Подойдя ближе к дому, они увидели, что он стоит как бы на острове - со всех сторон его окружал глубокий ров, наполненный морской водой. По мосту они перешли на довольно широкую каменную площадку, исчерченную большими трещинами, сквозь которые пробивались ростки сорной травы. В сероватом свете сумерек каменный дворик казался голым и пустынным; Пейн никогда бы раньше не поверил, что крохотный кусочек пространства может с такой полнотой передать самый дух запустения. Площадка служила как бы огромным порогом к входной двери, расположенной под низкой, тюдоровской аркой; дверь, открытая настежь, чернела, словно вход в пещеру.

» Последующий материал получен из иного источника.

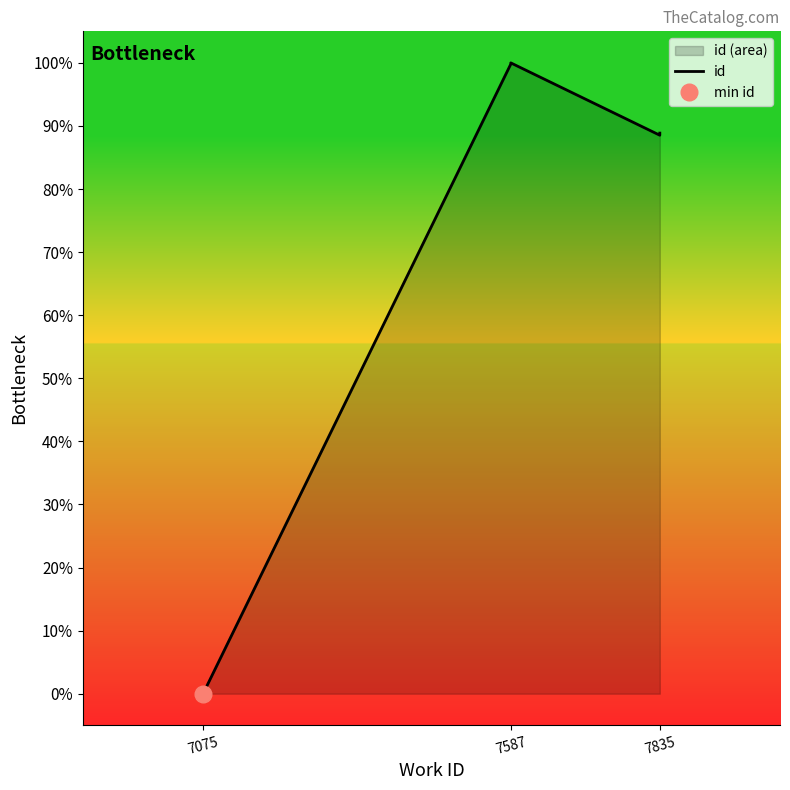

How many interior local peaks (higher than both neighbors) does the data have?

1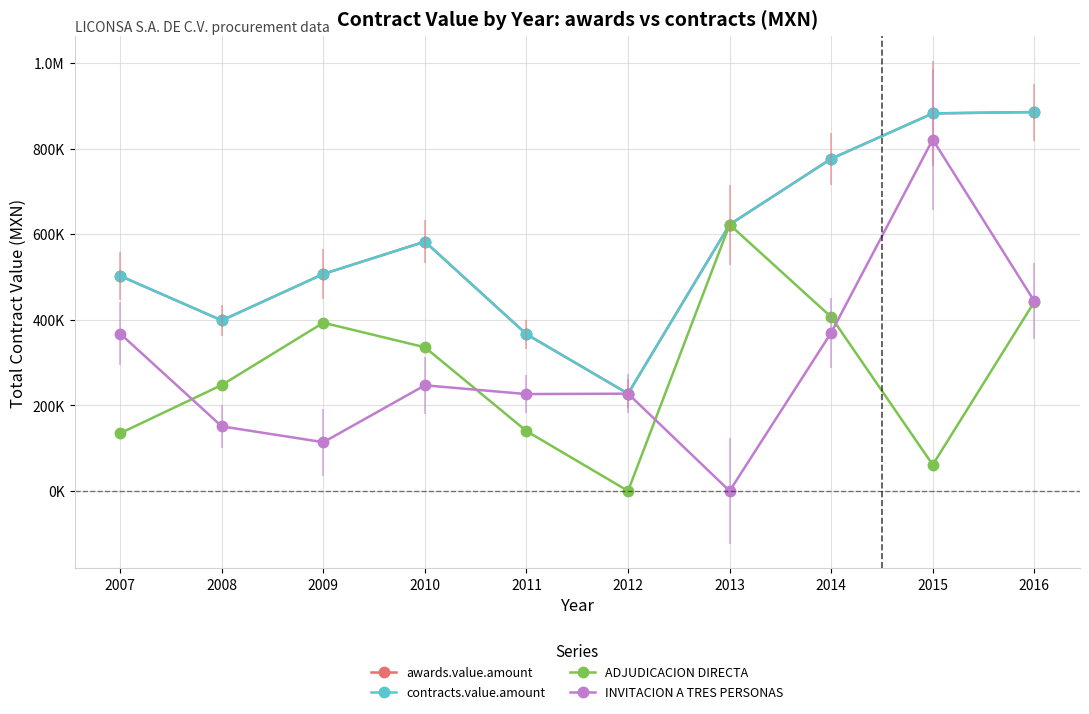

Does the chart display data point markers on the line(s)?

Yes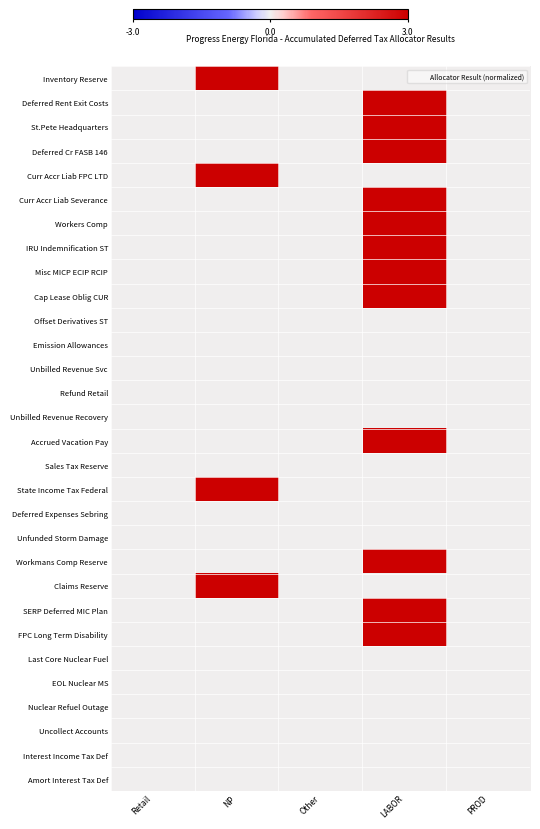

What is the spread (max minus min) of values at NP?

3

Доктор, не задерживаясь, повел их прямо в дом, и тут еще одно неприятно поразило Пейна. Он ожидал, что придется подниматься по узкой винтовой лестнице в какую-нибудь полуразрушенную башню, но оказалось, что первые же ступеньки ведут не вверх, а куда-то вниз. Они миновали несколько коротких лестничных переходов, потом большие сумрачные комнаты; если бы не потемневшие портреты на стенах и не запыленные книжные полки, можно было бы подумать, что они идут по средневековым подземным темницам. То здесь, то там свеча в старинном подсвечнике вырывала из мрака случайную подробность истлевшей роскоши. Но Пейна угнетало не столько это мрачное искусственное освещение, сколько просачивающийся откуда-то тусклый отблеск дневного света.

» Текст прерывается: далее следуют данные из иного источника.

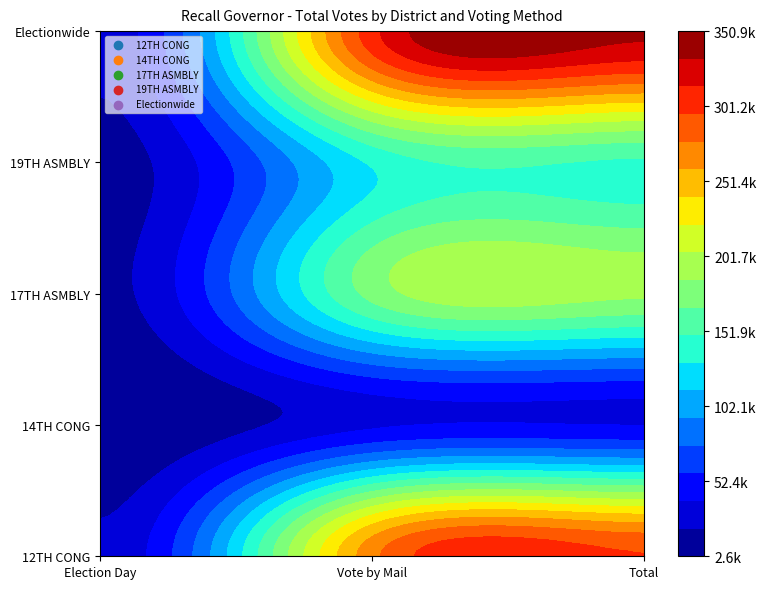

List the labels in order of 12TH CONG value, largest first.

Total, Vote by Mail, Election Day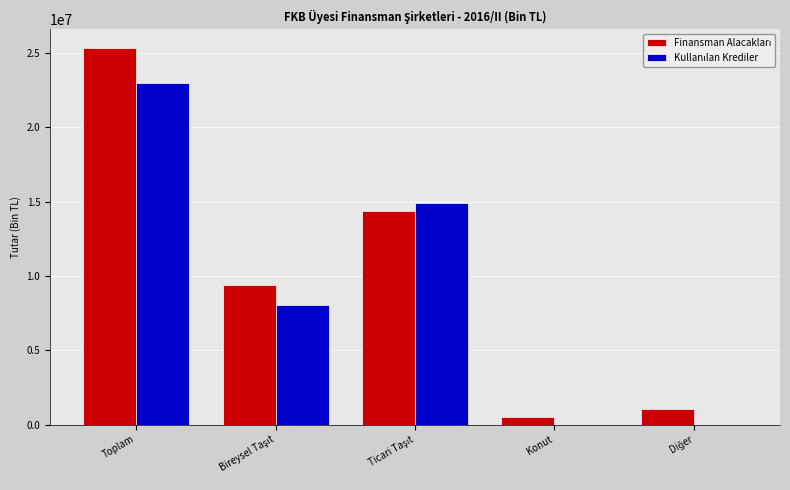

What is the total value across all series at Toplam?

48246464.0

Пройдя в конец длинного зала, Пейн заметил единственное окно - низкое, овальное, в прихотливом стиле конца XVII века. Это окно обладало удивительной особенностью: через него виднелось не небо, а только его отражение - бледная полоска дневного света, как в зеркале, отражалась в воде рва, под тенью нависшего берега. Пейну пришла на ум легендарная хозяйка шалотского замка, которая видела мир лишь в зеркале. Хозяйке этого замка мир являлся не только в зеркальном, но к тому же и в перевернутом изображении.

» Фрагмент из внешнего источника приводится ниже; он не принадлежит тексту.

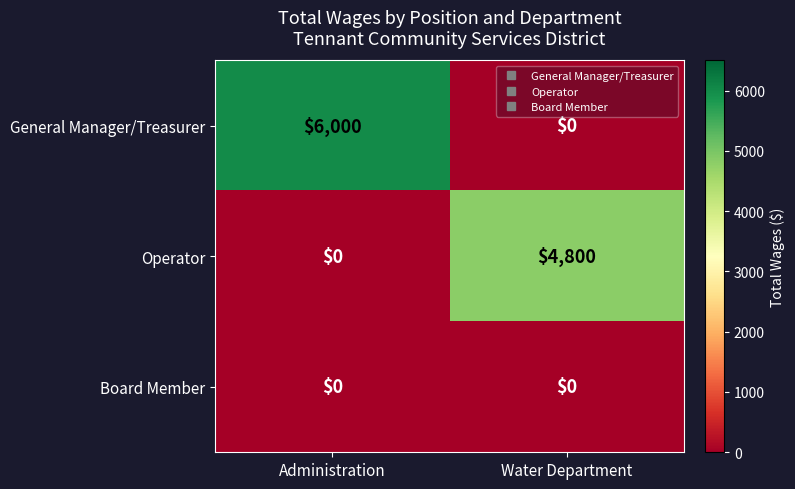

List the series in order of their overall mean, lowest first.

Board Member, Operator, General Manager/Treasurer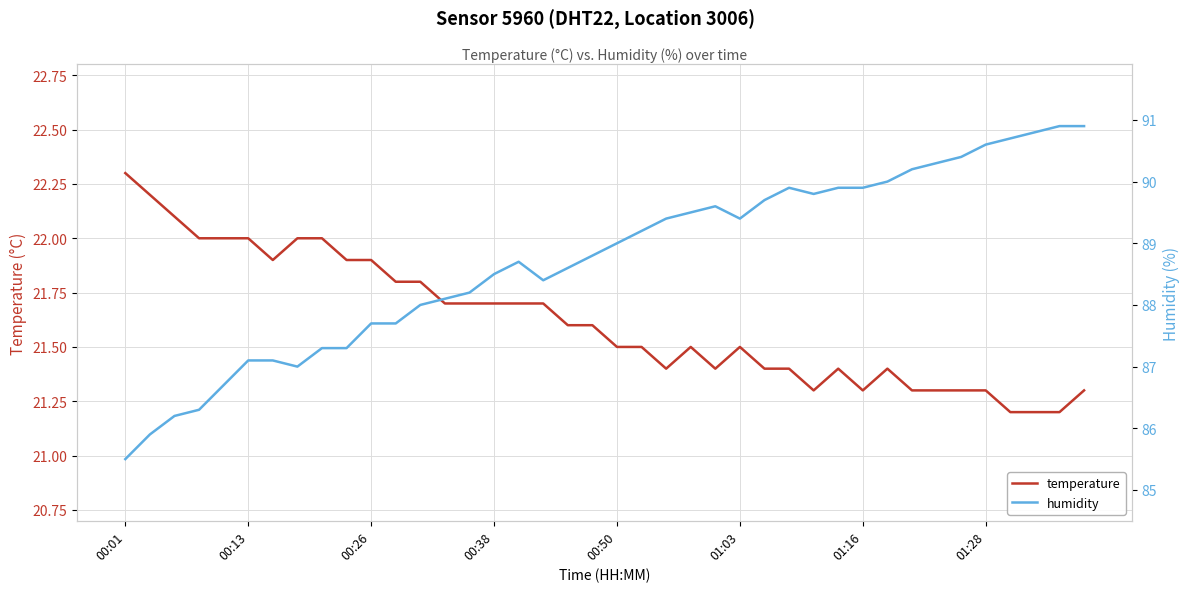

True or false: temperature and humidity cross at least once.

False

- Так и кажется, - тихо сказал Вуд, - что дом Дарнуэев рушится - и в переносном и в прямом смысле слова. Что его медленно засасывает болото или сыпучий песок и со временем над ним зеленой крышей сомкнется море.
Даже невозмутимый доктор Барнет слегка вздрогнул, когда к ним неслышно приблизился кто-то. Такая тишина царила в комнате, что в первую минуту она показалась им совершенно пустой. Между тем в ней было три человека - три сумрачные неподвижные фигуры в сумрачной комнате, одетые в черное и похожие на темные тени. Когда первый из них подошел ближе, на него упал тусклый свет из окна, и вошедшие различили бескровное старческое лицо, почти такое же белое, как окаймлявшие его седые волосы Это был старый Уэйн, дворецкий, оставшийся в замке in loco parentis Вместо отца (лат.) после смерти эксцентричного чудака - последнего лорда Дарнуэя. Если бы у него совсем не было зубов, он мог бы сойти за вполне благообразного старца. Но у него сохранился один-единственный зуб, который показывался изо рта всякий раз, как он начинал говорить, и это придавало старику весьма зловещий вид. Встретив доктора и его друзей с изысканной вежливостью, он подвел их к тому месту, где неподвижно сидели двое в черном. Один, на взгляд Пейна, как нельзя лучше соответствовал сумрачной старине замка, хотя бы уже потому, что это был католический священник, он словно вышел из тайника, в каких скрывались в старые, темные времена гонимые католики. Пейн живо представил себе, как он бормочет молитвы, перебирает четки, служит мессу или делает еще что-нибудь унылое в этом унылом доме.